Problem: Reproduce word for word the part of the passage below about screenwriter Mark Brown that runs from "If it took first-time" up to and including "in the project.".

Text shown:
If it took first-time screenwriter Mark Brown only a month to write “How to Be a Player,” the comedic tale of a smooth operator juggling five girlfriends, it took less than a week for the onetime actor’s new career to take off. Six days after he handed the script to his agent in December, Island Pictures’ six-figure bid beat out 20th Century Fox, as well as operations such as Warner Bros., which had expressed interest in the project.

“The studios are now paying attention to the proverbial ‘hip-hop nation’--a significant part of which is urban youth,” said Brown, 28, who has been asked to rewrite two other hip-hop comedies, one for Fox and one for Columbia, and turned down additional work, including a TV pilot, for lack of time. “With the help of MTV and the video market, a genre that was once a niche has crossed over. You go to Beverly Hills and see young white guys with baggy pants and the new Air Jordan tennis shoes, caps turned backward, saying, ‘Yo, yo, yo.’ ”

Dataset excerpt:
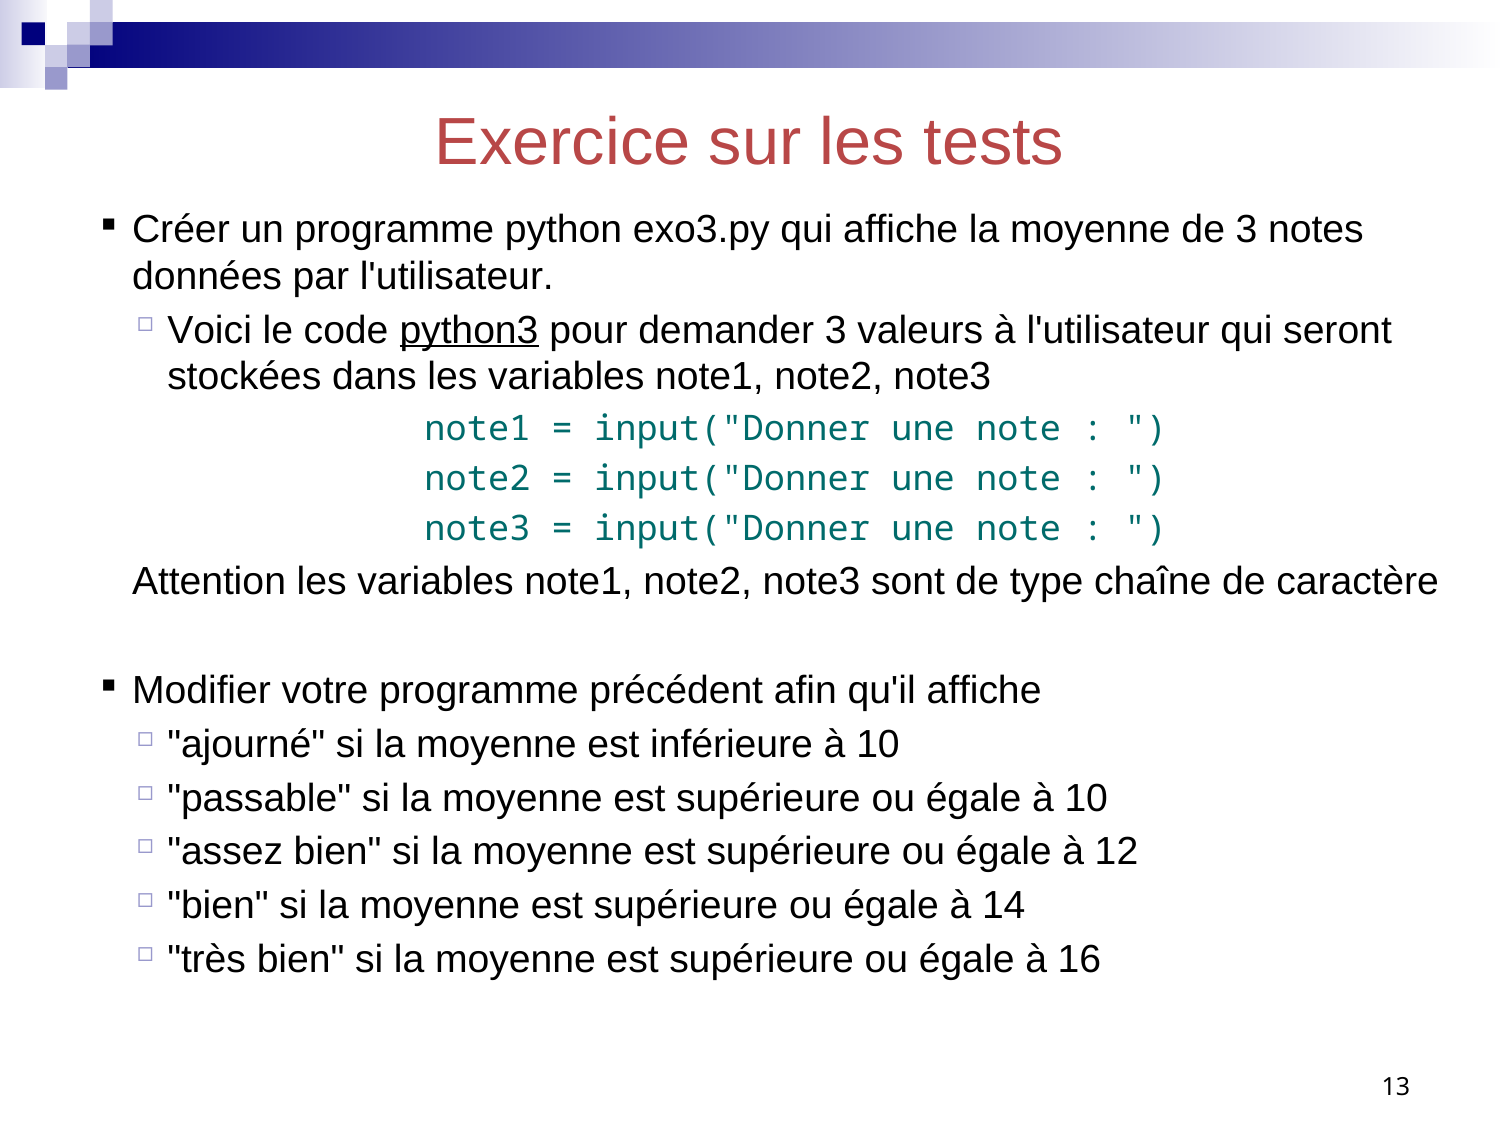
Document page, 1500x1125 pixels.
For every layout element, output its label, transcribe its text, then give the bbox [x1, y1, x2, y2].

Written solution:
If it took first-time screenwriter Mark Brown only a month to write “How to Be a Player,” the comedic tale of a smooth operator juggling five girlfriends, it took less than a week for the onetime actor’s new career to take off. Six days after he handed the script to his agent in December, Island Pictures’ six-figure bid beat out 20th Century Fox, as well as operations such as Warner Bros., which had expressed interest in the project.